Henry and Sybil had two children:
- Otto, married Margaret Champernowne (d. 1360).
- Joan (b. 1285), married Sir Henry Champernowne.
These children and their spouses feature heavily in the novel The House on the Strand by Daphne du Maurier.

== Landowner ==
His principal residence appears to have been at Bodrugan, near Goran, with others at Pendrym and Tregrehan. At his death he owned the manors of Bodrugan, Pendrym, Trethem, Tretheak, Treworrick, Tremodret, Trevellion, Tregrehan, Trethew and Lantyan Parva. The large manor of Restronguet was held by his mother, who did not die until 1311. Henry had already given away the manor of Trelawne to his daughter on her marriage. The manor of Markwell, which belonged to his uncle William, was given to William's illegitimate daughter, but eventually returned to Henry's son Otto. In addition to these manors he held other lands and tenements across Cornwall.

He held some property in Ireland through his wife who was named heir to her brother Walter in 1288. The Mandevilles were important sub-tenants of the earldom of Ulster and, between 1300 and 1304, Edward I issued numerous letters of nomination for Henry's attorneys in Ireland (his brothers John and Peter, and John le Fugheler). In 1305 John le Poer, baron of Doneyl in Waterford, and Sibyl's son by her first marriage, was found owing Henry £200. The sheriff of Waterford was commanded by the king to levy £50 of the lands and chattels of John le Poer of the £200. Through her brother he also came to hold 1/6 of the manor of Luton, Bedfordshire which Walter had exchanged for portions of the manors of Eltham, Woolwich and Mottingham. When Sybil died these Mandeville estates passed to her son by her first marriage.

== Political career ==
He was a Member (MP) of the Parliament of England for Cornwall in 1307. In 1284 he was one of the Justices of Assize for Cornwall, and in 1302 he was a juror at the assizes. In 1309, months after his death, he was summoned to parliament as a baron. As he could not sit in that parliament his descendants were unable to claim the title of baron.

== Military career ==
In 1286 Henry joined Edward I on an expedition to Gascony. In April he was given permission to go "beyond the seas" for one year with Robert Burnell, Bishop of Bath and Wells, Edmund Crouchback and others. After sailing to northern France in mid-May they reached Gascony by August. Henry was knighted by 1289, perhaps as a result of his participation in the expedition. As there is no record of him serving in Wales, he was probably part of the 1294 expedition to Gascony with John of Brittany and William Latymer.

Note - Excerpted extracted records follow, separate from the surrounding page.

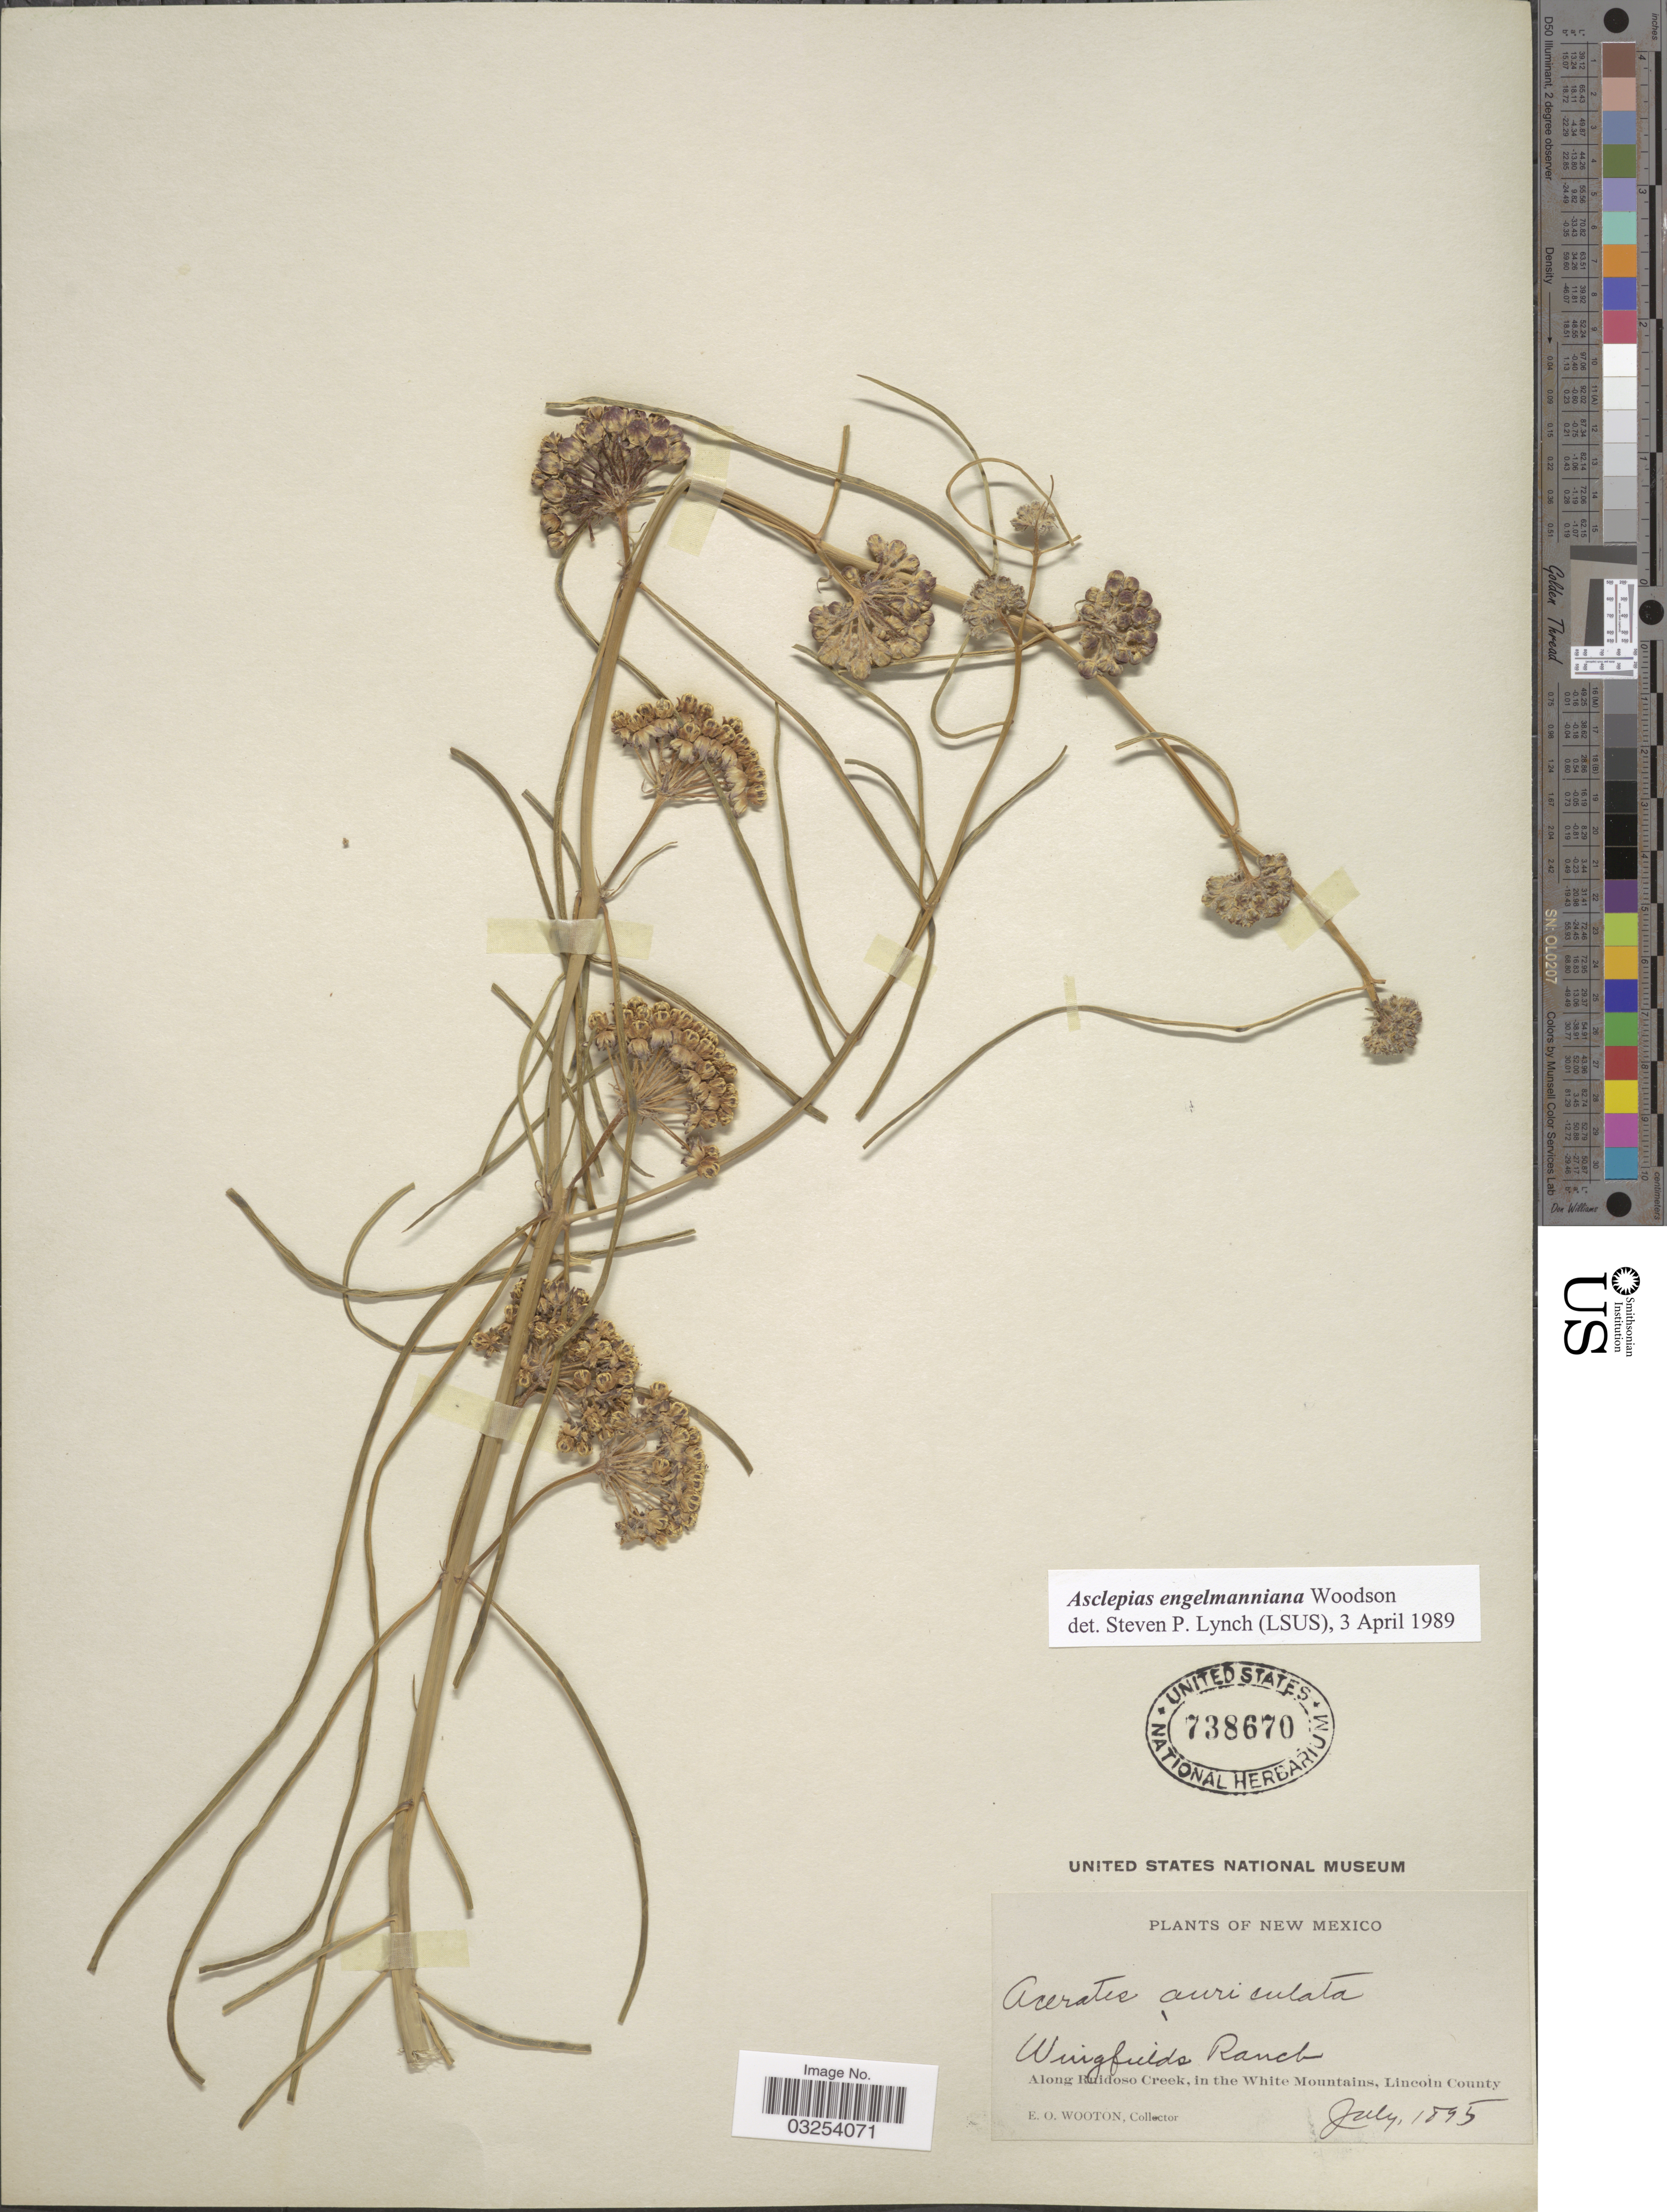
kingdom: Plantae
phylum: Tracheophyta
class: Magnoliopsida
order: Gentianales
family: Apocynaceae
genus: Asclepias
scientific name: Asclepias engelmanniana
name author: Woodson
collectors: E. O. Wooton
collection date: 1895-07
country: United States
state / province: New Mexico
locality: Wingfields Ranch. Along Ruidoso Creek, in the White Mountains, Lincoln County.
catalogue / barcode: US 738670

From 1300 Henry became involved in Edward's Scottish wars, his coat of arms is features as No. 227 in the Galloway Roll. In September 1302 the king issued a pardon to Henry's retinue, his younger brothers Peter and John, Adam de Markwell (married to Henry's uncle's illegitimate daughter), Serlo Wyse and John le Fugheler for crimes they had committed "in consideration of their service in Gascony and Scotland". The crimes were the retaliatory measures the men had taken after Henry was attacked by Thomas Lercedekne and Ralph de Bloyou at the house of William Bloyou at Glasney.